As that movement has matured, and in part because that movement has matured, politics has shrunk the ideological sphere from which Democratic presidents have been able cull liberal jurists. Outspoken progressives, on the periphery of the sphere, have been marginalized. The liberal legal establishment is so scrutinized and subject to so many litmus tests that it has self-selected for timid or self-censoring thinkers, at least in part because it was assumed “liberal activists” would be blocked.

That limiting force is gone now. And the hope is its absence draws a new generation of legal minds out of the shadows and on to the bench sooner than later.

David French throws some cold water:

I look forward to the speedy confirmation of President Cruz’s or President Paul’s nominees, beginning in January 2017.

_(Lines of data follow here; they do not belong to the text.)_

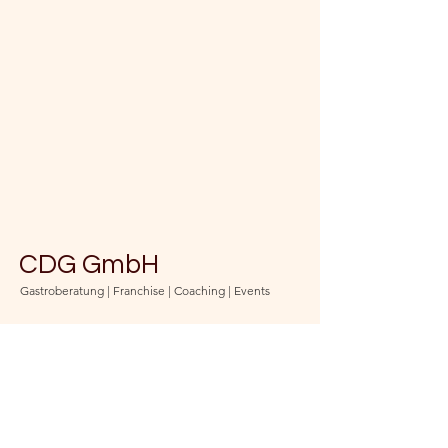
CDG GmbH
Gastroberatung | Franchise | Coaching | Events
Bleib auf dem Laufenden
und abonniere unseren
Newsletter
(jederzeit kündbar)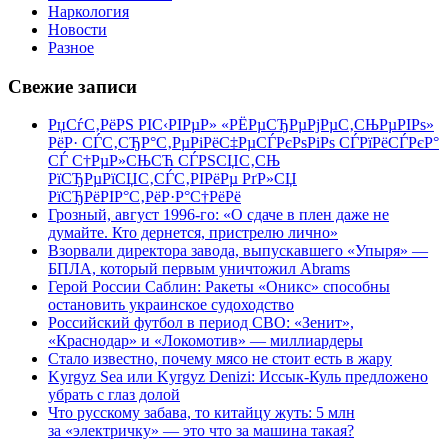
Наркология
Новости
Разное
Свежие записи
РџСѓС‚РёРЅ РІС‹РІРµР» «РЁРµСЂРµРјРµС‚СЊРµРІРѕ»
РёР· СЃС‚СЂР°С‚РµРіРёС‡РµСЃРєРѕРіРѕ СЃРїРёСЃРєР°
СЃ С†РµР»СЊСЋ СЃРЅСЏС‚СЊ
РїСЂРµРїСЏС‚СЃС‚РІРёРµ РґР»СЏ
РїСЂРёРІР°С‚РёР·Р°С†РёРё
Грозный, август 1996-го: «О сдаче в плен даже не
думайте. Кто дернется, пристрелю лично»
Взорвали директора завода, выпускавшего «Упыря» —
БПЛА, который первым уничтожил Abrams
Герой России Саблин: Ракеты «Оникс» способны
остановить украинское судоходство
Российский футбол в период СВО: «Зенит»,
«Краснодар» и «Локомотив» — миллиардеры
Стало известно, почему мясо не стоит есть в жару
Kyrgyz Sea или Kyrgyz Denizi: Иссык-Куль предложено
убрать с глаз долой
Что русскому забава, то китайцу жуть: 5 млн
за «электричку» — это что за машина такая?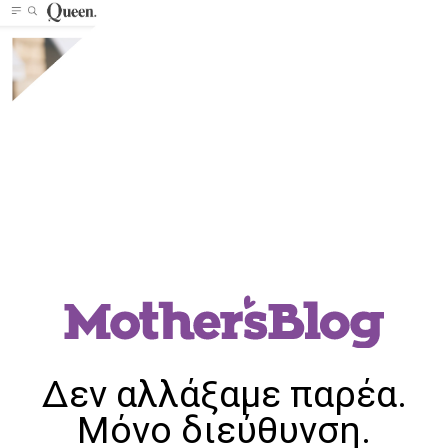
Δεν αλλάξαμε παρέα.
Μόνο διεύθυνση.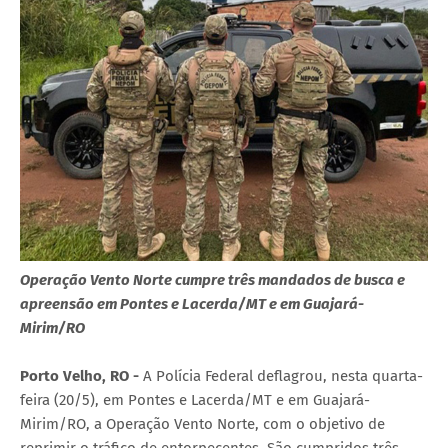
Operação Vento Norte cumpre três mandados de busca e
apreensão em Pontes e Lacerda/MT e em Guajará-
Mirim/RO
Porto Velho, RO -
A Polícia Federal deflagrou, nesta quarta-
feira (20/5), em Pontes e Lacerda/MT e em Guajará-
Mirim/RO, a Operação Vento Norte, com o objetivo de
reprimir o tráfico de entorpecentes. São cumpridos três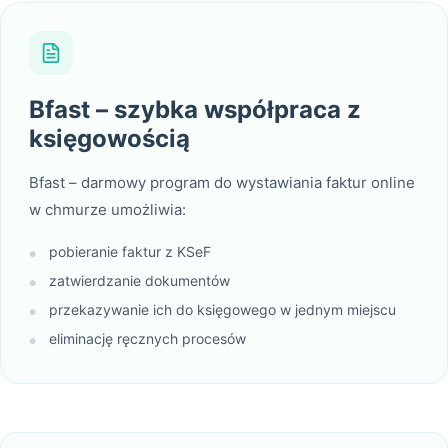
Bfast – szybka współpraca z
księgowością
Bfast – darmowy program do wystawiania faktur online
w chmurze umożliwia:
pobieranie faktur z KSeF
●
zatwierdzanie dokumentów
●
przekazywanie ich do księgowego w jednym miejscu
●
eliminację ręcznych procesów
●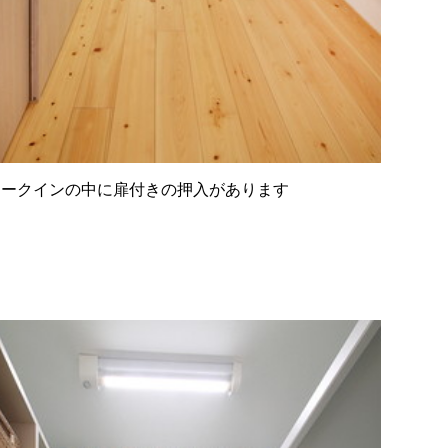
ォークインの中に扉付きの押入があります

Kilgore examines the vote count:

The only Democrats who didn’t go along were long-time “nuclear” opponent Carl Levin and two red-state senators of wandering loyalty, Joe Manchin and Mark Pryor. It took a lot of GOP obstruction to create this level of Democratic loyalty.

And Drum thinks “Republicans missed a bet here”:

[B]y refusing to compromise in any way, they’ve lost everything. Just as they lost everything on health care by refusing to engage with Democrats on the Affordable Care Act. Just as they lost everything on the government shutdown and the debt ceiling. Just as they lost the 2012 election.

Hard-nosed obstinacy plays well with the base, but it’s not a winning strategy in the end. Republicans never seem to learn that lesson.